Against that backdrop, Duncan said he is encouraged by officials’ commitment to improve health and economic disparities in Alachua County. UF Health’s Screen, Test & Protect program during the COVID-19 pandemic had a strong emphasis on outreach to traditionally underserved communities, he said. Likewise, the urgent care center project is another sign of a deep, renewed commitment from local government and UF Health leaders.
“It’s one of the most well-thought-out projects the city and county could have done with UF. It is going to change the trajectory of quality of life for people in East Gainesville,” he said.
As Duncan’s roots grew in the community over the years, so did his awareness of the many chronic diseases that are prevalent in East Gainesville, such as diabetes, cancer and high blood pressure. To address that, work is underway to bring the community resource paramedicine program, or CRP, to the urgent care center site.
Gainesville Fire Rescue’s CRP aims to reduce overuse of paramedic and emergency room services by pairing frequent 911 users and other vulnerable patients with resources to help them better self-manage their care. During a six-month period in 2020, the CRP program in other city neighborhoods reduced emergency room use and hospital admissions by 28% and 62%, respectively.

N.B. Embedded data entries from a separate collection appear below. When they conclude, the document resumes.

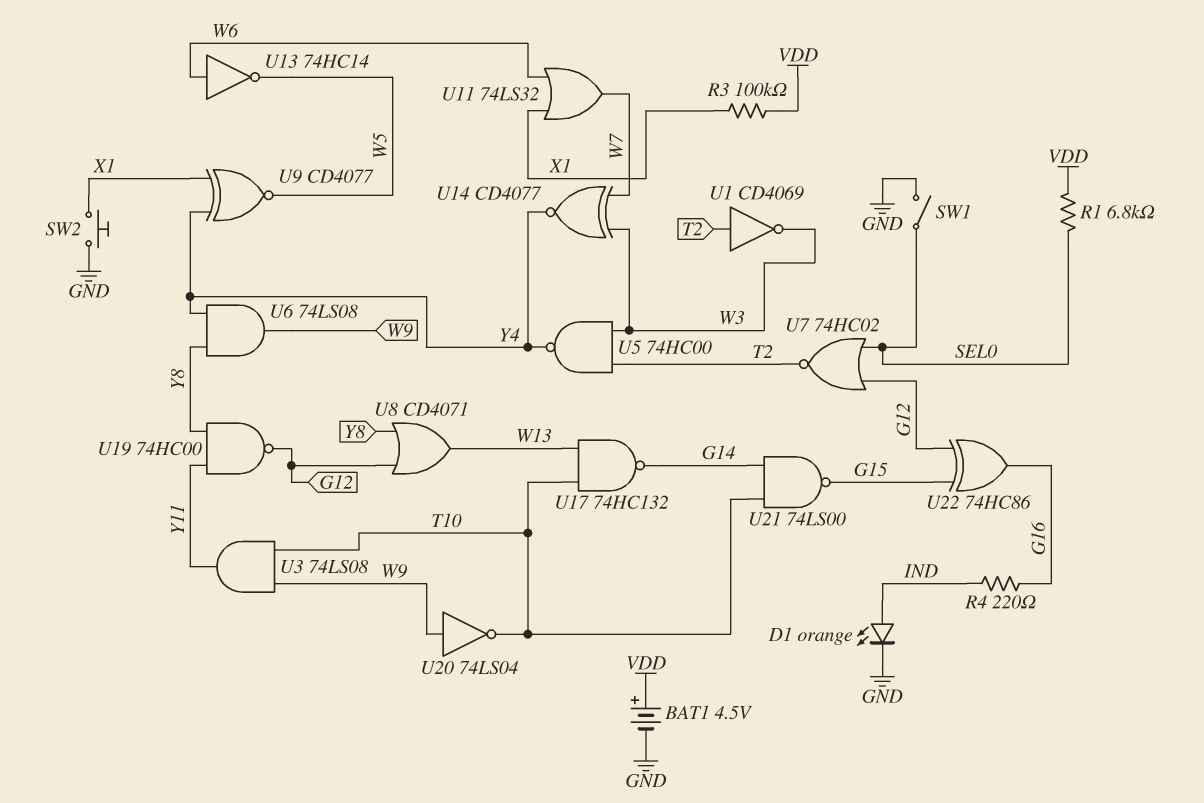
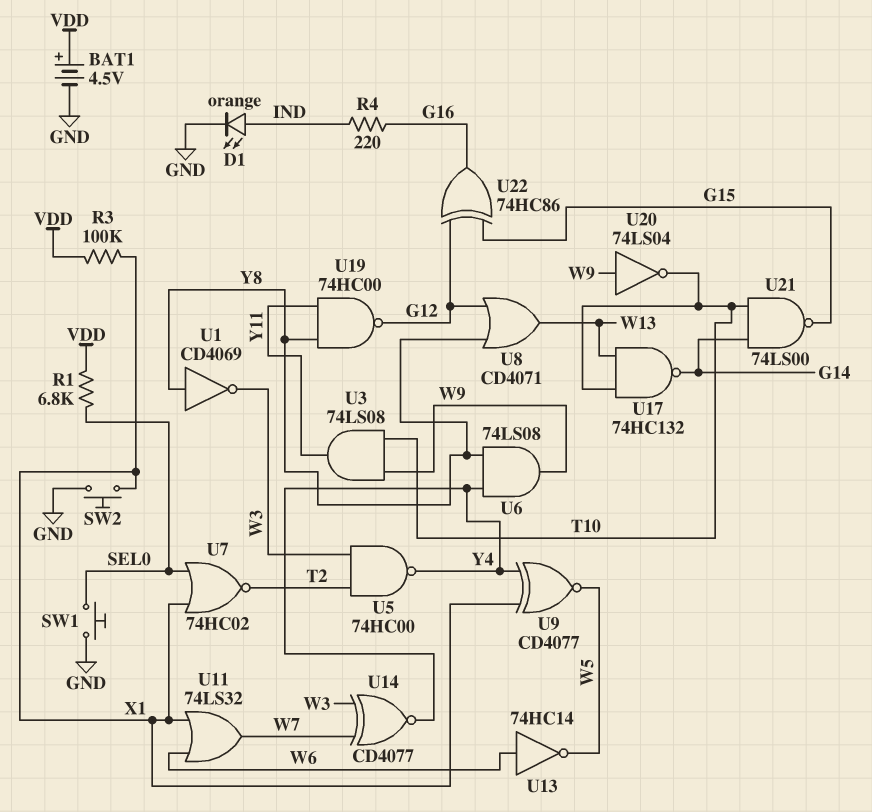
SW1: switch (GND, SEL0) -> button (GND, SEL0)
U1: NOT CD4069 (in T2, out W3) -> NOT CD4069 (in Y8, out W3)
U7: NOR 74HC02 (in G12, in SEL0, out T2) -> NOR 74HC02 (in SEL0, in X1, out T2)

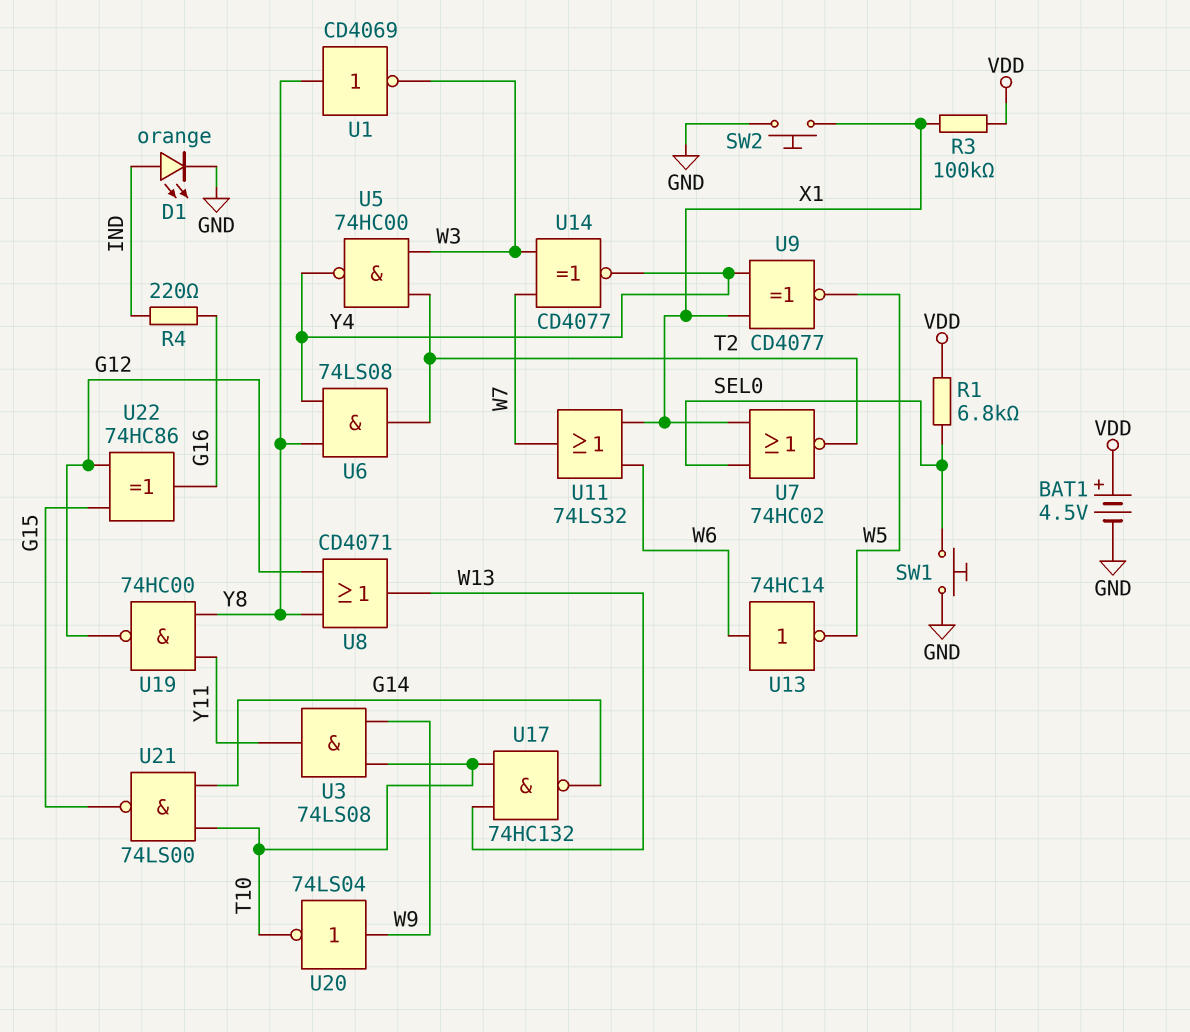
U6: AND 74LS08 (in Y4, in Y8, out W9) -> AND 74LS08 (in Y4, in Y8, out T2)

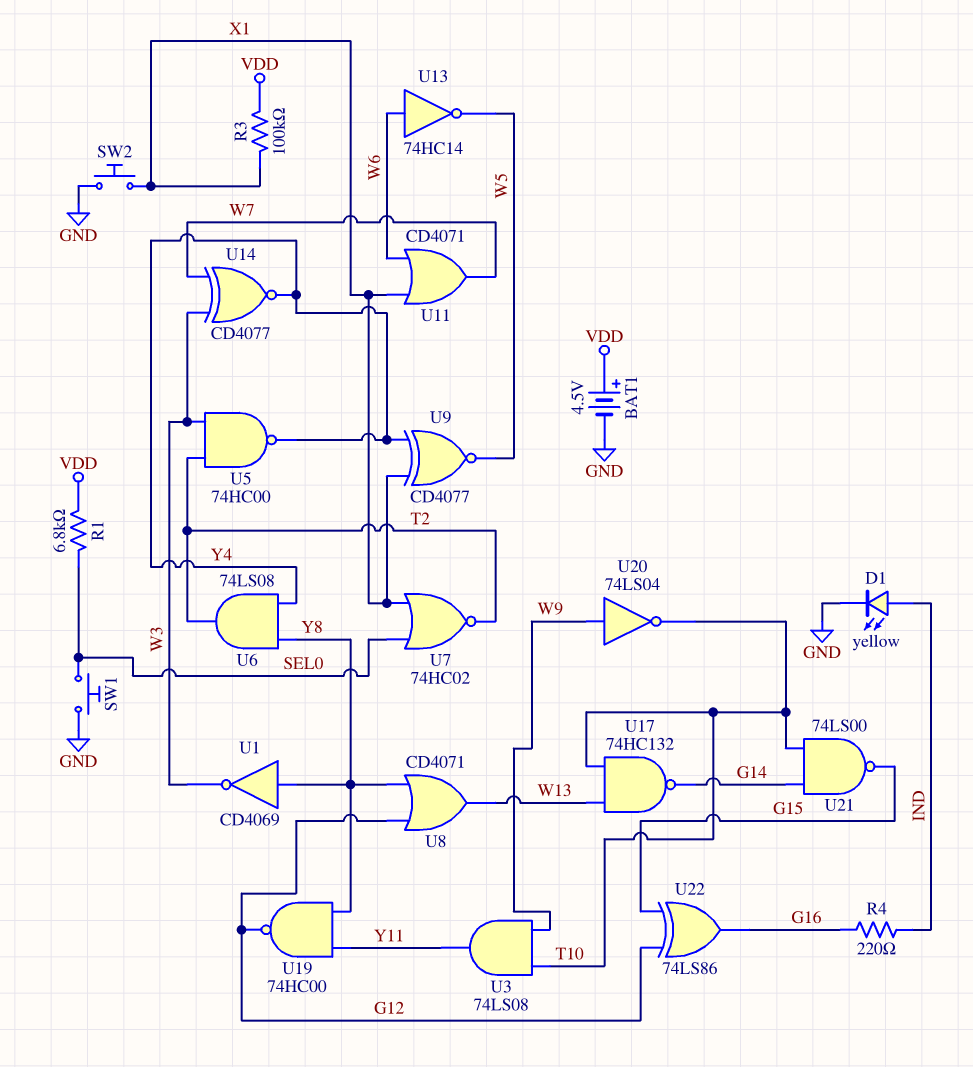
D1: LED orange (A IND, K GND) -> LED yellow (A IND, K GND)
U11: OR 74LS32 (in W6, in X1, out W7) -> OR CD4071 (in W6, in X1, out W7)
U22: XOR 74HC86 (in G12, in G15, out G16) -> XOR 74LS86 (in G12, in G15, out G16)

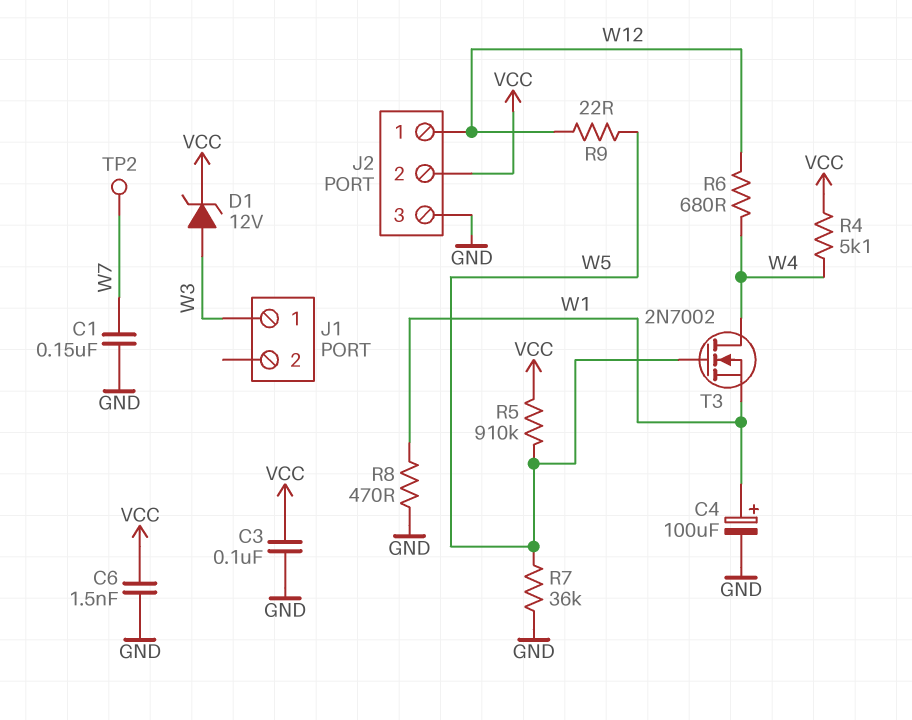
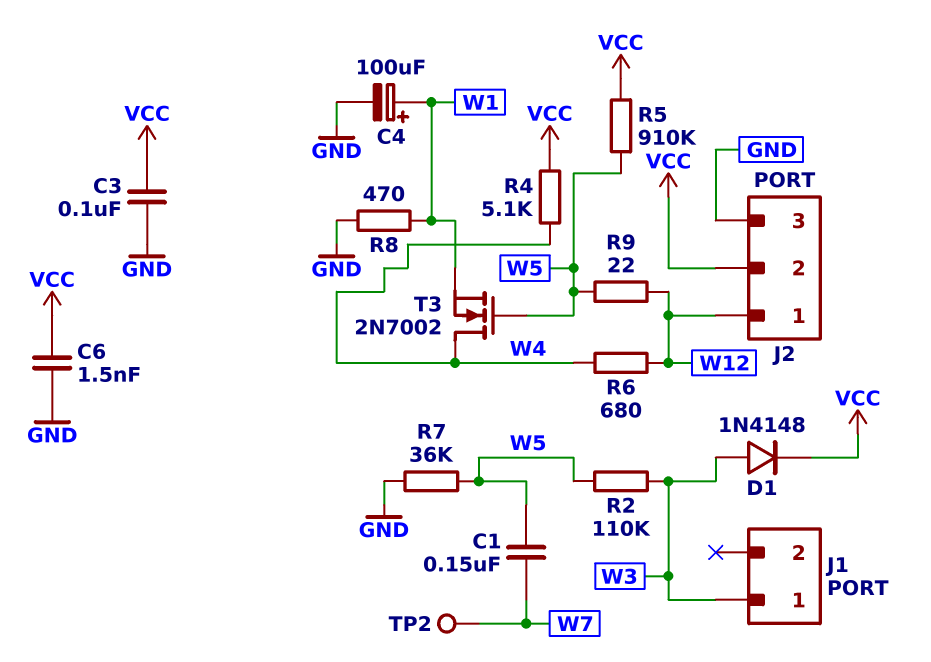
C1: 150nF (GND, W7) -> 150nF (W5, W7)
D1: zener 12V (A W3, K VCC) -> diode 1N4148 (A W3, K VCC)
R2: none -> 110k (W3, W5)

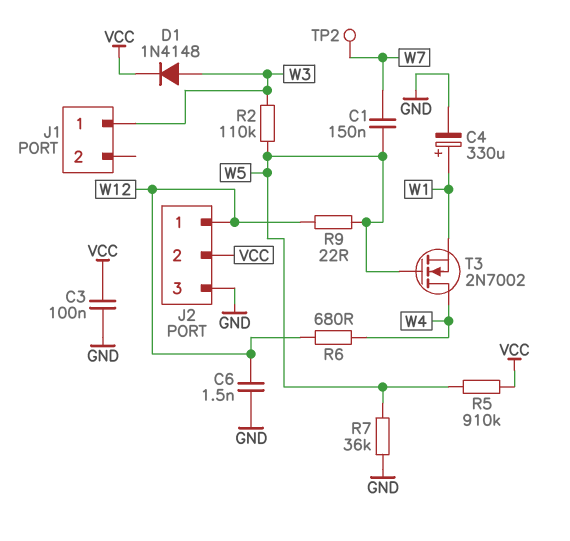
C4: 100uF (plus W1, minus GND) -> 330uF (plus W1, minus GND)
C6: 1.5nF (GND, VCC) -> 1.5nF (GND, W12)
R4: 5.1k (VCC, W4) -> none
R8: 470 (GND, W1) -> none

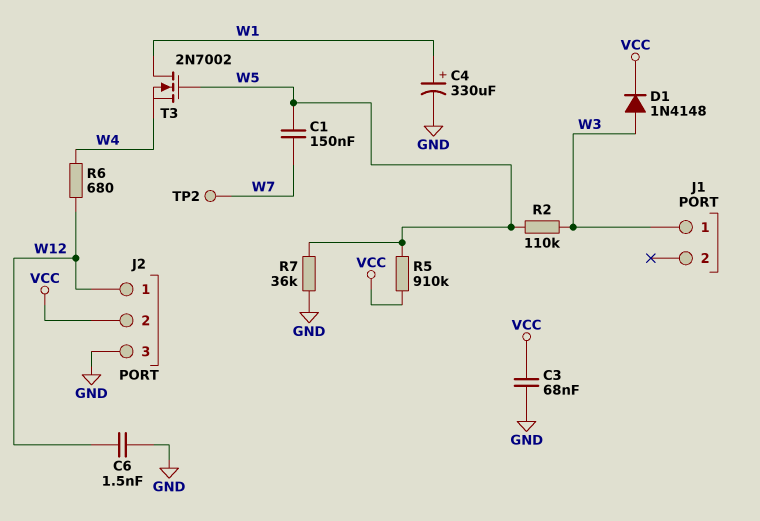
C3: 100nF (GND, VCC) -> 68nF (GND, VCC)
R9: 22 (W5, W12) -> none
T3: NMOS 2N7002 (G W5, D W4, S W1) -> NMOS 2N7002 (G W5, D W1, S W4)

A CRP presence is a welcome addition to the East Gainesville urgent care site, Duncan noted.
“Tailoring health care to the needs of specific communities will greatly benefit the East Gainesville community,” he said.
Duncan said he got to know UF Health leaders and physicians during his work with the Screen, Test & Protect Program. That program showed him the sincerity and depth of their commitment to doing more for traditionally underserved areas. And it opened a welcoming door for him to make the case for an East Gainesville urgent care center.
He said, “At that moment, I knew my voice was heard.”